## Begin

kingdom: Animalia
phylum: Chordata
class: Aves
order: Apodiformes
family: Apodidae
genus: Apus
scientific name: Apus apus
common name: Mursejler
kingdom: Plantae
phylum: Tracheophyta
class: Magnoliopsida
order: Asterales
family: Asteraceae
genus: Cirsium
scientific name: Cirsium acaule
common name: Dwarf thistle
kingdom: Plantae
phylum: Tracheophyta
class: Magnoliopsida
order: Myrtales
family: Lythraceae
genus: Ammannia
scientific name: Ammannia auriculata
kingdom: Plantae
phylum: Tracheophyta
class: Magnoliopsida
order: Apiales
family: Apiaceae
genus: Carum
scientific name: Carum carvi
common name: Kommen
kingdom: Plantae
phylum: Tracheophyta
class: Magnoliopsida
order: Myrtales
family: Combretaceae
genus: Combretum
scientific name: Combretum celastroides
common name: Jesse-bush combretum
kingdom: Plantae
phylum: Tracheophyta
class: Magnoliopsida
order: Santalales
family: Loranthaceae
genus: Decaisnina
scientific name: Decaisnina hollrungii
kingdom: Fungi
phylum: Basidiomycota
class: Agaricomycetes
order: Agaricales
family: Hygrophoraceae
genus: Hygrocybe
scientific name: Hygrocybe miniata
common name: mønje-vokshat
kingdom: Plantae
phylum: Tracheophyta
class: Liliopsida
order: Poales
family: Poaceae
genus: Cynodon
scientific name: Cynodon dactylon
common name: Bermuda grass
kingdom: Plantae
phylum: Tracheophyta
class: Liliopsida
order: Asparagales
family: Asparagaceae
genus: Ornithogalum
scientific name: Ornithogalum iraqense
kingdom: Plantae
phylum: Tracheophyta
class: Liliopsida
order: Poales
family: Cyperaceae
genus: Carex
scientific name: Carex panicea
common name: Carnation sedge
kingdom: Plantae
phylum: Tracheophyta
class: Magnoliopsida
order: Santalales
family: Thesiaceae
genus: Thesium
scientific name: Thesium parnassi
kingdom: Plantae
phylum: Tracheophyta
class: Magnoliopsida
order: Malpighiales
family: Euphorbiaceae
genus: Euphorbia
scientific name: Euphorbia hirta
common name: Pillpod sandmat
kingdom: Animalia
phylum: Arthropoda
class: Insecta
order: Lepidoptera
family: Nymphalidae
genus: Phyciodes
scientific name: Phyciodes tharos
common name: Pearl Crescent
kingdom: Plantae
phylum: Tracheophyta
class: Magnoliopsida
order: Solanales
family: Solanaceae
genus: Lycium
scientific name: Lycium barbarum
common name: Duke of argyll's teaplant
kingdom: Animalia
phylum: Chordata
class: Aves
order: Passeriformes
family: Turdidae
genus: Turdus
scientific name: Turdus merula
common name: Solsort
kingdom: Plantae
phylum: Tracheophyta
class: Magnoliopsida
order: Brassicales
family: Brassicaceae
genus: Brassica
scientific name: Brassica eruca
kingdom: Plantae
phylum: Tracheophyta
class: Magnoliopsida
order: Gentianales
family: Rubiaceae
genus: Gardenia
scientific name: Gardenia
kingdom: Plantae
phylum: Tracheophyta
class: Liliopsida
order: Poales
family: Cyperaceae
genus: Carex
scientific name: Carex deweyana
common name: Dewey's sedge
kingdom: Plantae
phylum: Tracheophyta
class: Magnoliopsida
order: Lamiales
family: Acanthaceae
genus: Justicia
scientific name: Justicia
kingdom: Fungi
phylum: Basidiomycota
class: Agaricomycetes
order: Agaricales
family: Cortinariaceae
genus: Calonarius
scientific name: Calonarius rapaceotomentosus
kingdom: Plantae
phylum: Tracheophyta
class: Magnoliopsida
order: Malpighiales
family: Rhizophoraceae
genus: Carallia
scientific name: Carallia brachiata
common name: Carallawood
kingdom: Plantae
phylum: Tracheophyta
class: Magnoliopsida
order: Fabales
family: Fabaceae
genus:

## End

**TO BE DONE:** Please rewrite all the records above with every "common name" replaced by "vernacular name", leaving everything else unchanged.

**REPLY:**
kingdom: Animalia
phylum: Chordata
class: Aves
order: Apodiformes
family: Apodidae
genus: Apus
scientific name: Apus apus
vernacular name: Mursejler
kingdom: Plantae
phylum: Tracheophyta
class: Magnoliopsida
order: Asterales
family: Asteraceae
genus: Cirsium
scientific name: Cirsium acaule
vernacular name: Dwarf thistle
kingdom: Plantae
phylum: Tracheophyta
class: Magnoliopsida
order: Myrtales
family: Lythraceae
genus: Ammannia
scientific name: Ammannia auriculata
kingdom: Plantae
phylum: Tracheophyta
class: Magnoliopsida
order: Apiales
family: Apiaceae
genus: Carum
scientific name: Carum carvi
vernacular name: Kommen
kingdom: Plantae
phylum: Tracheophyta
class: Magnoliopsida
order: Myrtales
family: Combretaceae
genus: Combretum
scientific name: Combretum celastroides
vernacular name: Jesse-bush combretum
kingdom: Plantae
phylum: Tracheophyta
class: Magnoliopsida
order: Santalales
family: Loranthaceae
genus: Decaisnina
scientific name: Decaisnina hollrungii
kingdom: Fungi
phylum: Basidiomycota
class: Agaricomycetes
order: Agaricales
family: Hygrophoraceae
genus: Hygrocybe
scientific name: Hygrocybe miniata
vernacular name: mønje-vokshat
kingdom: Plantae
phylum: Tracheophyta
class: Liliopsida
order: Poales
family: Poaceae
genus: Cynodon
scientific name: Cynodon dactylon
vernacular name: Bermuda grass
kingdom: Plantae
phylum: Tracheophyta
class: Liliopsida
order: Asparagales
family: Asparagaceae
genus: Ornithogalum
scientific name: Ornithogalum iraqense
kingdom: Plantae
phylum: Tracheophyta
class: Liliopsida
order: Poales
family: Cyperaceae
genus: Carex
scientific name: Carex panicea
vernacular name: Carnation sedge
kingdom: Plantae
phylum: Tracheophyta
class: Magnoliopsida
order: Santalales
family: Thesiaceae
genus: Thesium
scientific name: Thesium parnassi
kingdom: Plantae
phylum: Tracheophyta
class: Magnoliopsida
order: Malpighiales
family: Euphorbiaceae
genus: Euphorbia
scientific name: Euphorbia hirta
vernacular name: Pillpod sandmat
kingdom: Animalia
phylum: Arthropoda
class: Insecta
order: Lepidoptera
family: Nymphalidae
genus: Phyciodes
scientific name: Phyciodes tharos
vernacular name: Pearl Crescent
kingdom: Plantae
phylum: Tracheophyta
class: Magnoliopsida
order: Solanales
family: Solanaceae
genus: Lycium
scientific name: Lycium barbarum
vernacular name: Duke of argyll's teaplant
kingdom: Animalia
phylum: Chordata
class: Aves
order: Passeriformes
family: Turdidae
genus: Turdus
scientific name: Turdus merula
vernacular name: Solsort
kingdom: Plantae
phylum: Tracheophyta
class: Magnoliopsida
order: Brassicales
family: Brassicaceae
genus: Brassica
scientific name: Brassica eruca
kingdom: Plantae
phylum: Tracheophyta
class: Magnoliopsida
order: Gentianales
family: Rubiaceae
genus: Gardenia
scientific name: Gardenia
kingdom: Plantae
phylum: Tracheophyta
class: Liliopsida
order: Poales
family: Cyperaceae
genus: Carex
scientific name: Carex deweyana
vernacular name: Dewey's sedge
kingdom: Plantae
phylum: Tracheophyta
class: Magnoliopsida
order: Lamiales
family: Acanthaceae
genus: Justicia
scientific name: Justicia
kingdom: Fungi
phylum: Basidiomycota
class: Agaricomycetes
order: Agaricales
family: Cortinariaceae
genus: Calonarius
scientific name: Calonarius rapaceotomentosus
kingdom: Plantae
phylum: Tracheophyta
class: Magnoliopsida
order: Malpighiales
family: Rhizophoraceae
genus: Carallia
scientific name: Carallia brachiata
vernacular name: Carallawood
kingdom: Plantae
phylum: Tracheophyta
class: Magnoliopsida
order: Fabales
family: Fabaceae
genus:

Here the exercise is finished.